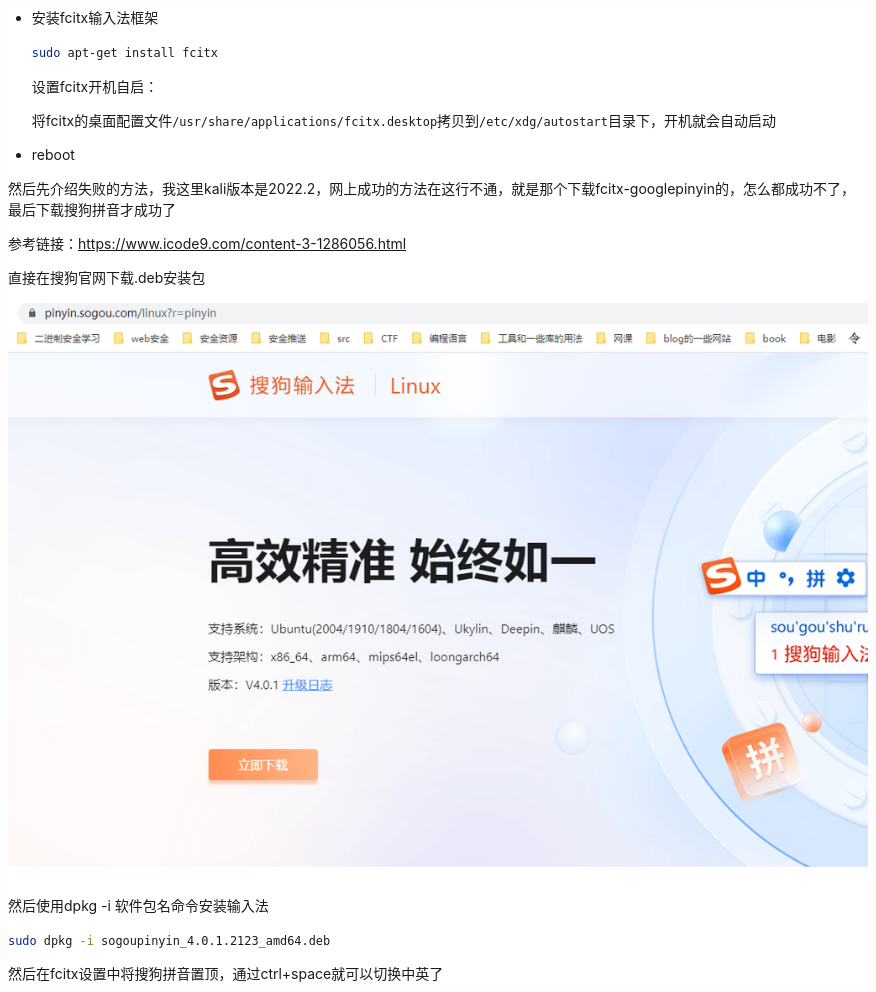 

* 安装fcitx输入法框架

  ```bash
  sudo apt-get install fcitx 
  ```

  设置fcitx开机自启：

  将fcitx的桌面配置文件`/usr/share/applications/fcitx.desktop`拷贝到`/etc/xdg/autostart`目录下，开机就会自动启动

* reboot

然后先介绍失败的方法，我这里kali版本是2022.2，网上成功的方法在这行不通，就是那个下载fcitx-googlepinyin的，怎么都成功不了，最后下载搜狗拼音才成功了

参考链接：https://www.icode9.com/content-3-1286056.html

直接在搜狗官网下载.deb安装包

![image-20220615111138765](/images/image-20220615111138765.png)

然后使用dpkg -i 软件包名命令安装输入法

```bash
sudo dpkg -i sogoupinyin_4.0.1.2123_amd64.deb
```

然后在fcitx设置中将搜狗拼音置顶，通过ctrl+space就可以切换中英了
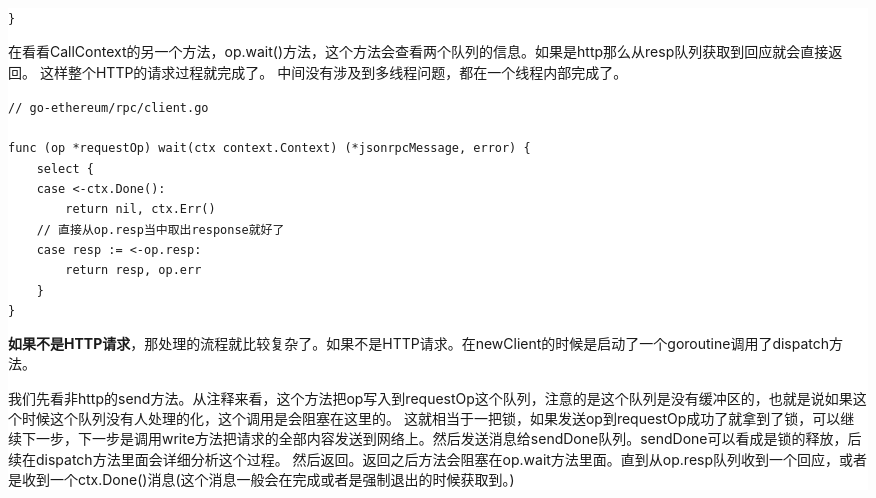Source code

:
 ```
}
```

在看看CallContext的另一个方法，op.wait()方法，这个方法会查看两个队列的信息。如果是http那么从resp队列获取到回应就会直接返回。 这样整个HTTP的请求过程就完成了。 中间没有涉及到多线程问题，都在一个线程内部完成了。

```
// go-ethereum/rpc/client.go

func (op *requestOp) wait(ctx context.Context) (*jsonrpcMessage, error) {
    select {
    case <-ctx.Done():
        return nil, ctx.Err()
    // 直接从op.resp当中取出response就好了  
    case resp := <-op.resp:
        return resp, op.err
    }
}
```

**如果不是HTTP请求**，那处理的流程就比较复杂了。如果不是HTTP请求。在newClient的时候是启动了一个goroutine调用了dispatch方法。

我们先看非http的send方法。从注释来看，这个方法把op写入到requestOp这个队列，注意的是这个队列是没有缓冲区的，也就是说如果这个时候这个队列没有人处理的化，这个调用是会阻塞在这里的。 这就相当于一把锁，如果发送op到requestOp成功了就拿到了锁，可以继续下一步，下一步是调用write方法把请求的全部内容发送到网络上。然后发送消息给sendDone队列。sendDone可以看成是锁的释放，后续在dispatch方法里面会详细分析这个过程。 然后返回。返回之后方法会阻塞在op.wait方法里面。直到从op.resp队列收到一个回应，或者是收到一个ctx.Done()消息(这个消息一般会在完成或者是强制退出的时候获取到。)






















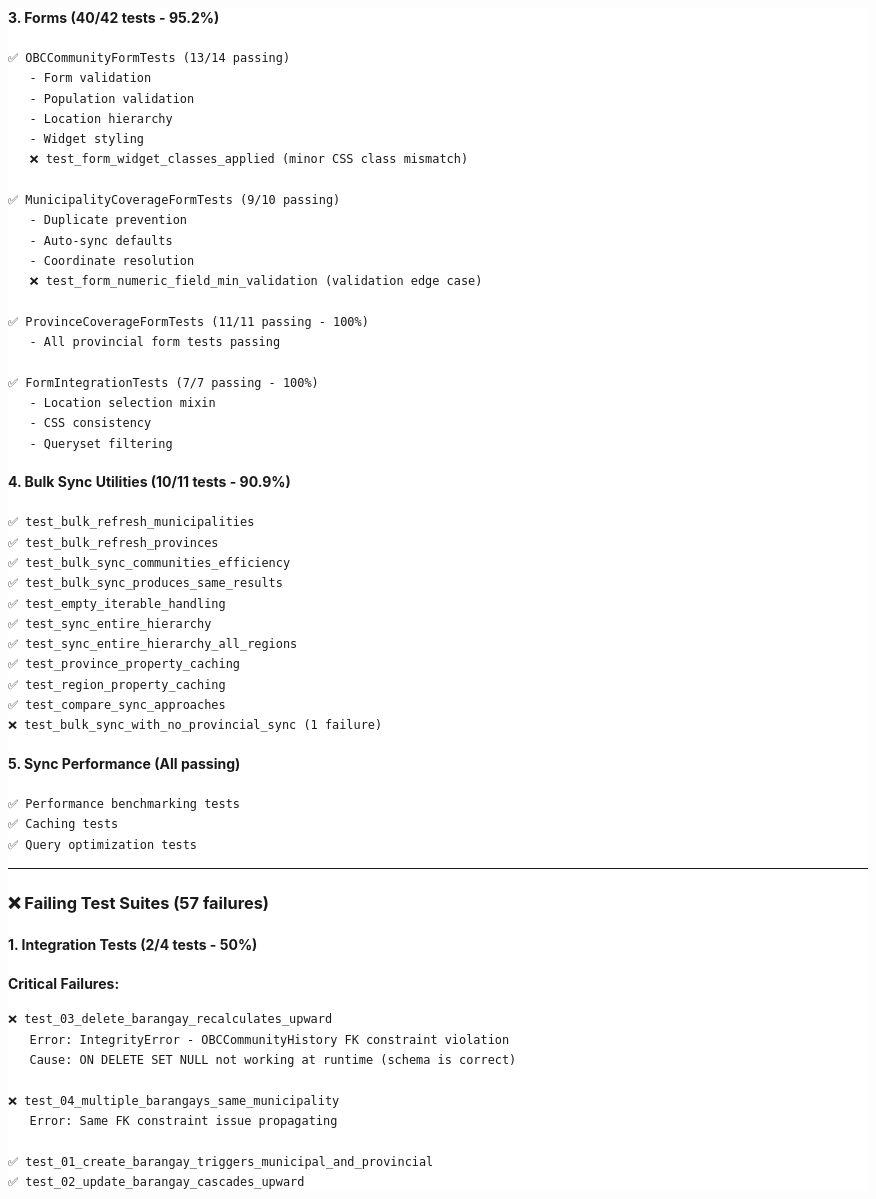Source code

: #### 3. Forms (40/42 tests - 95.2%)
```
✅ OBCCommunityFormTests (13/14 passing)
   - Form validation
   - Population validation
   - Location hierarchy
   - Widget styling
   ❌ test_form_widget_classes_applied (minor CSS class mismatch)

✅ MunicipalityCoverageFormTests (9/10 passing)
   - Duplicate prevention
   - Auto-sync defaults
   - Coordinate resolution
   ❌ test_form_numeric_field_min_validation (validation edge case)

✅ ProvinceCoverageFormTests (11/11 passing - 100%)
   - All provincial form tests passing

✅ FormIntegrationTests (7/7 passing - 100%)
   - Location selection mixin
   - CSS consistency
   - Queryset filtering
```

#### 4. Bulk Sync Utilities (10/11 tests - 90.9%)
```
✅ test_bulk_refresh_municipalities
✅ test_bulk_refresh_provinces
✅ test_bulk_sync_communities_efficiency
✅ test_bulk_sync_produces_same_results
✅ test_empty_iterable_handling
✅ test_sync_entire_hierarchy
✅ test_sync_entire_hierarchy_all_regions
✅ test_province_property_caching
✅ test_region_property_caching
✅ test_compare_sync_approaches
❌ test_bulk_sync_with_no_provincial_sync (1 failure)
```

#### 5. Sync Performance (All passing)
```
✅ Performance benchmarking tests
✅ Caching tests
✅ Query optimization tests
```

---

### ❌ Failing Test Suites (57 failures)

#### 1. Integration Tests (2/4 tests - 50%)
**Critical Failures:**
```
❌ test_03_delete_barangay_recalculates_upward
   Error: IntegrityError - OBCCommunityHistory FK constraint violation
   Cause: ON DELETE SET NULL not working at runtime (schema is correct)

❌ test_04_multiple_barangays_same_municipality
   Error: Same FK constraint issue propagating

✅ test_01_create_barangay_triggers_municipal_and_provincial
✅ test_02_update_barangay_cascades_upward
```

##############################

▶ **Work to be completed**
Could you reproduce exactly, and only, the lines from the start of the records through the line containing "然后先介绍失败的方法，我这里", leaving out the pictures?

▶ **Task response**
* 安装fcitx输入法框架

  ```bash
  sudo apt-get install fcitx 
  ```

  设置fcitx开机自启：

  将fcitx的桌面配置文件`/usr/share/applications/fcitx.desktop`拷贝到`/etc/xdg/autostart`目录下，开机就会自动启动

* reboot

然后先介绍失败的方法，我这里kali版本是2022.2，网上成功的方法在这行不通，就是那个下载fcitx-googlepinyin的，怎么都成功不了，最后下载搜狗拼音才成功了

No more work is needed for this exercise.